Putting It All Together: Real-World Implementation
Imagine a user API. Controller throws ValidationException on bad input. Here’s the stack:
-
Register handlers:
builder.Services.AddExceptionHandler<ValidationHandler>().AddExceptionHandler<GlobalHandler>(); -
ValidationHandler:
public class ValidationHandler : IExceptionHandler
{
public async ValueTask<bool> TryHandleAsync(HttpContext ctx, Exception ex, CancellationToken ct)
{
if (ex is ValidationException)
{
ctx.Response.StatusCode = 400;
await ctx.Response.WriteAsJsonAsync(new { errors = ((ValidationException)ex).Errors });
return true;
}
return false;
}
}
Global catches the rest. Test with xUnit: throw exceptions, assert JSON shapes. Deploy to Azure? It scales seamlessly.

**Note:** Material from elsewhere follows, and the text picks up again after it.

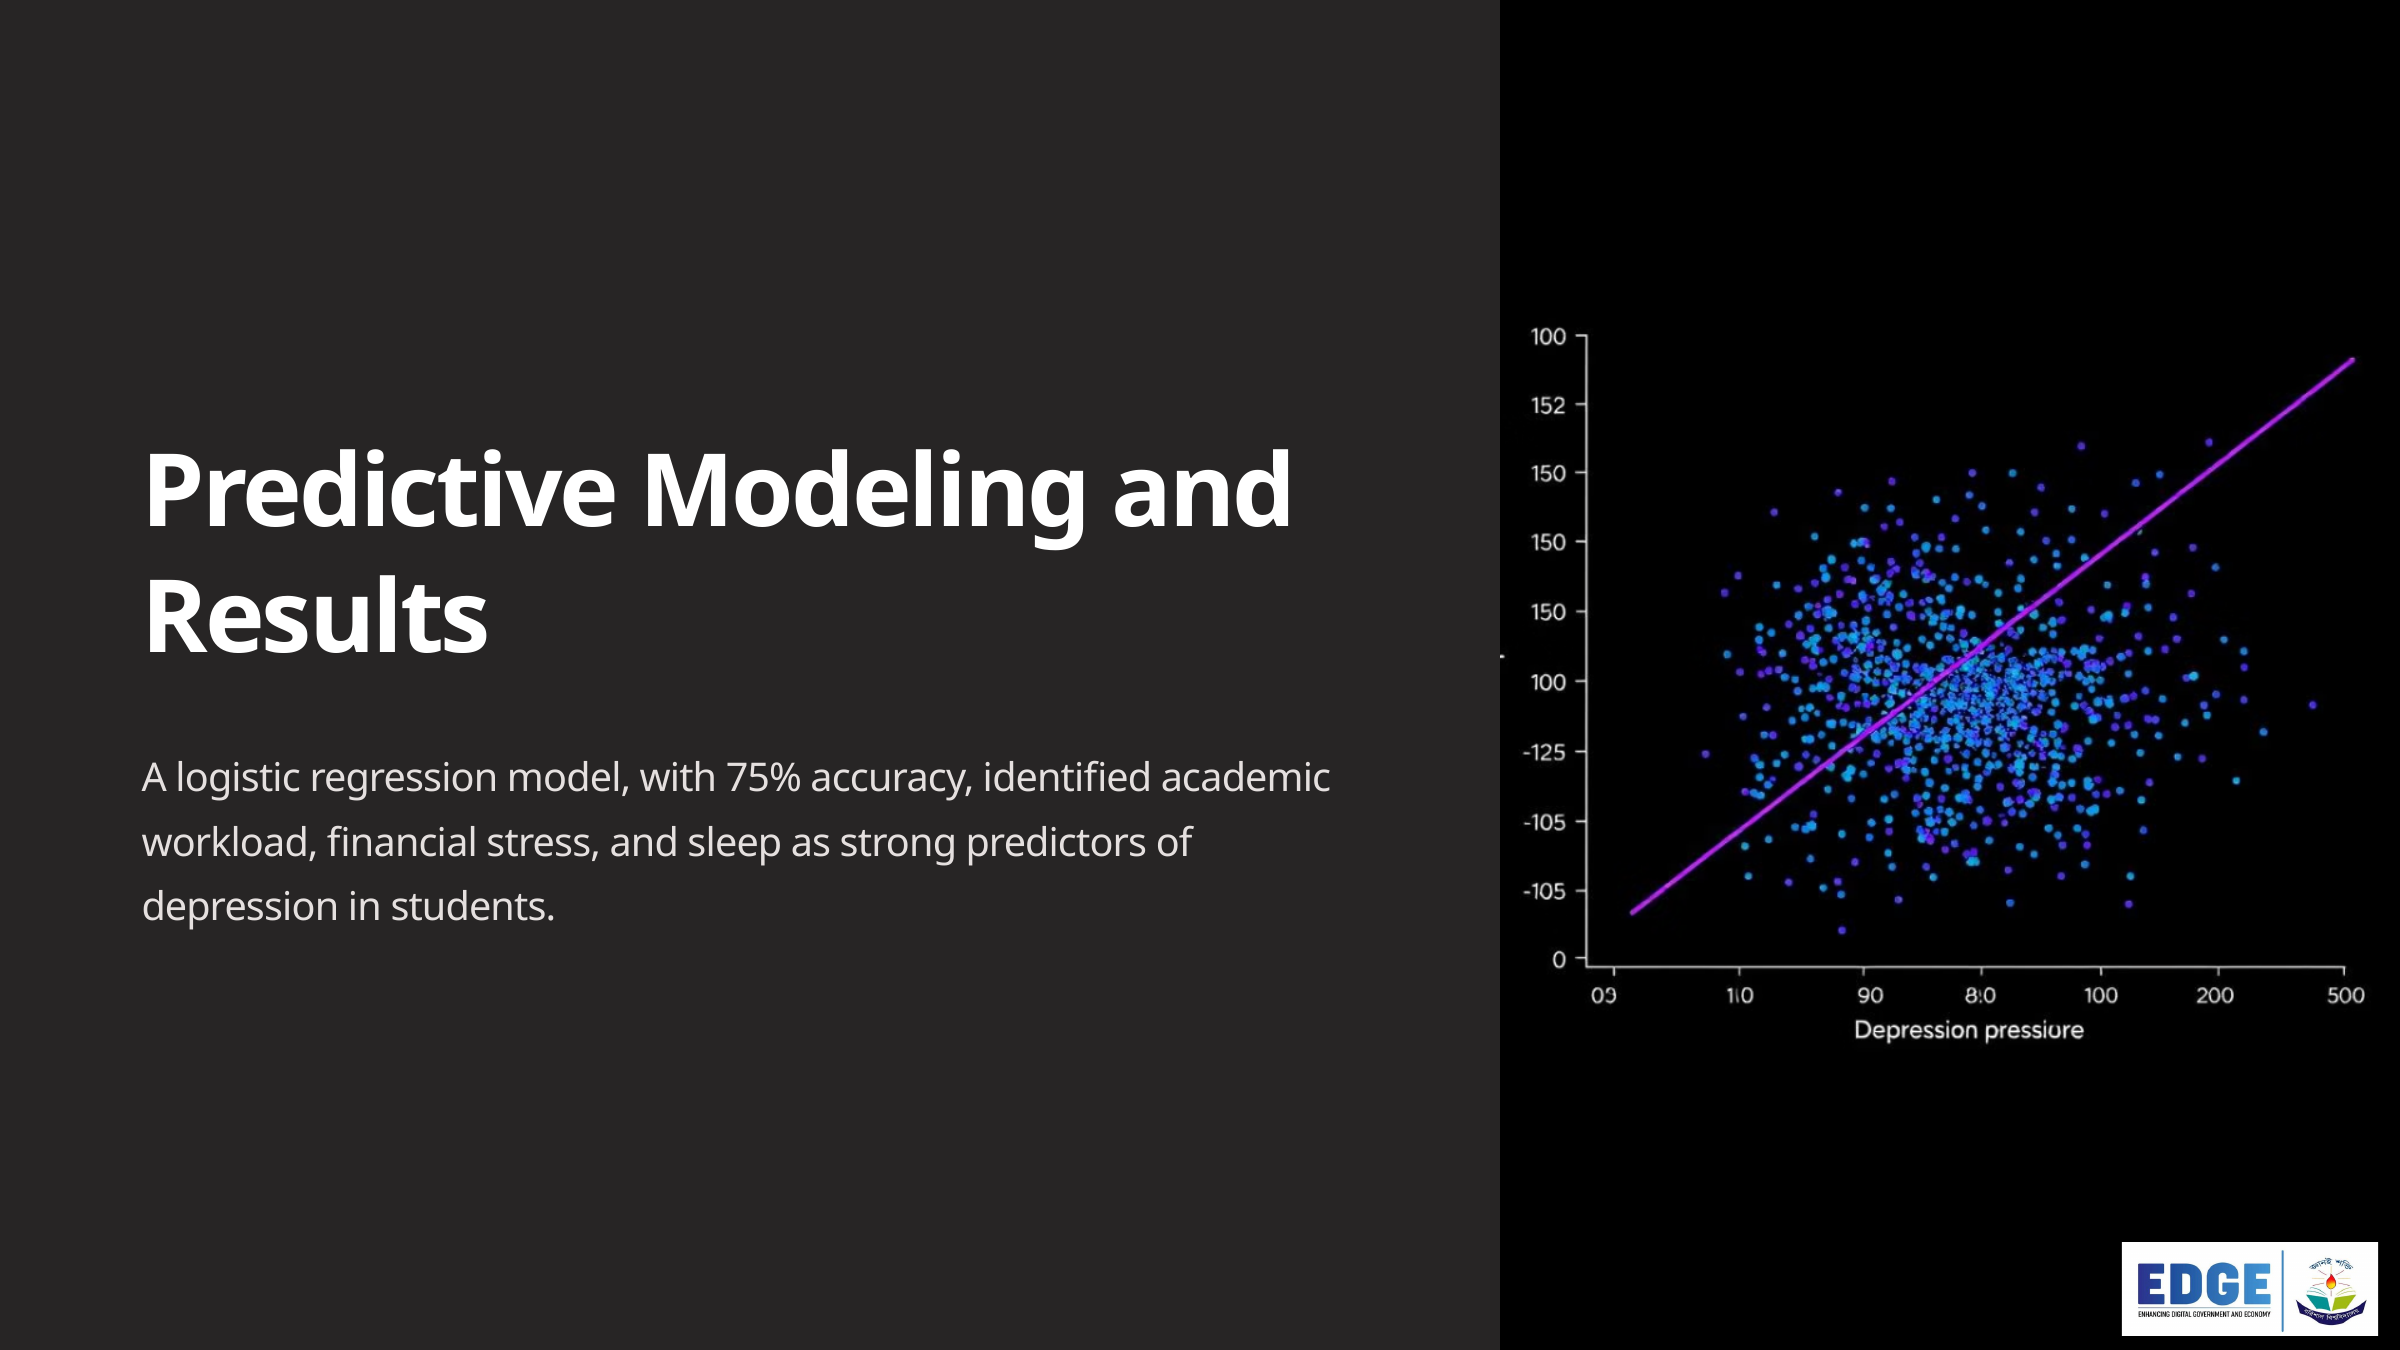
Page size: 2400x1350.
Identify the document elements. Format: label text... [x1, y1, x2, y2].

Pro tip: Combine with UseStatusCodePages for non-exception 4xx/5xx. And in .NET 10+, async improvements mean no deadlocks in handlers.
One gotcha—order matters. Specific handlers first.
Sources
- Handle errors in ASP.NET Core — Official guidance on middleware and IExceptionHandler with code samples: https://learn.microsoft.com/en-us/aspnet/core/fundamentals/error-handling?view=aspnetcore-10.0
- Global Error Handling in ASP.NET Core 8 — Performance comparisons and custom handler examples: https://www.milanjovanovic.tech/blog/global-error-handling-in-aspnetcore-8
- ASP.NET Core Web API exception handling — Community best practices for middleware vs handlers: https://stackoverflow.com/questions/38630076/asp-net-core-web-api-exception-handling
- Global Error Handling in ASP.NET Core Web API — Custom middleware extensions and JSON responses: https://code-maze.com/global-error-handling-aspnetcore/
- Handle errors in ASP.NET Core controller-based web APIs — Web API specifics and custom response overrides: https://learn.microsoft.com/en-us/aspnet/core/web-api/handle-errors?view=aspnetcore-8.0
Conclusion
For ASP.NET Core Web API in .NET 10+, lean on IExceptionHandler over plain middleware when your app grows—better perf, cleaner code. Custom error responses? Lambdas or handlers let you shape JSON exactly as needed, sans ProblemDetails bloat. Nail logging and status codes, test thoroughly, and your API stays robust. Scale confidently; exceptions won’t derail you.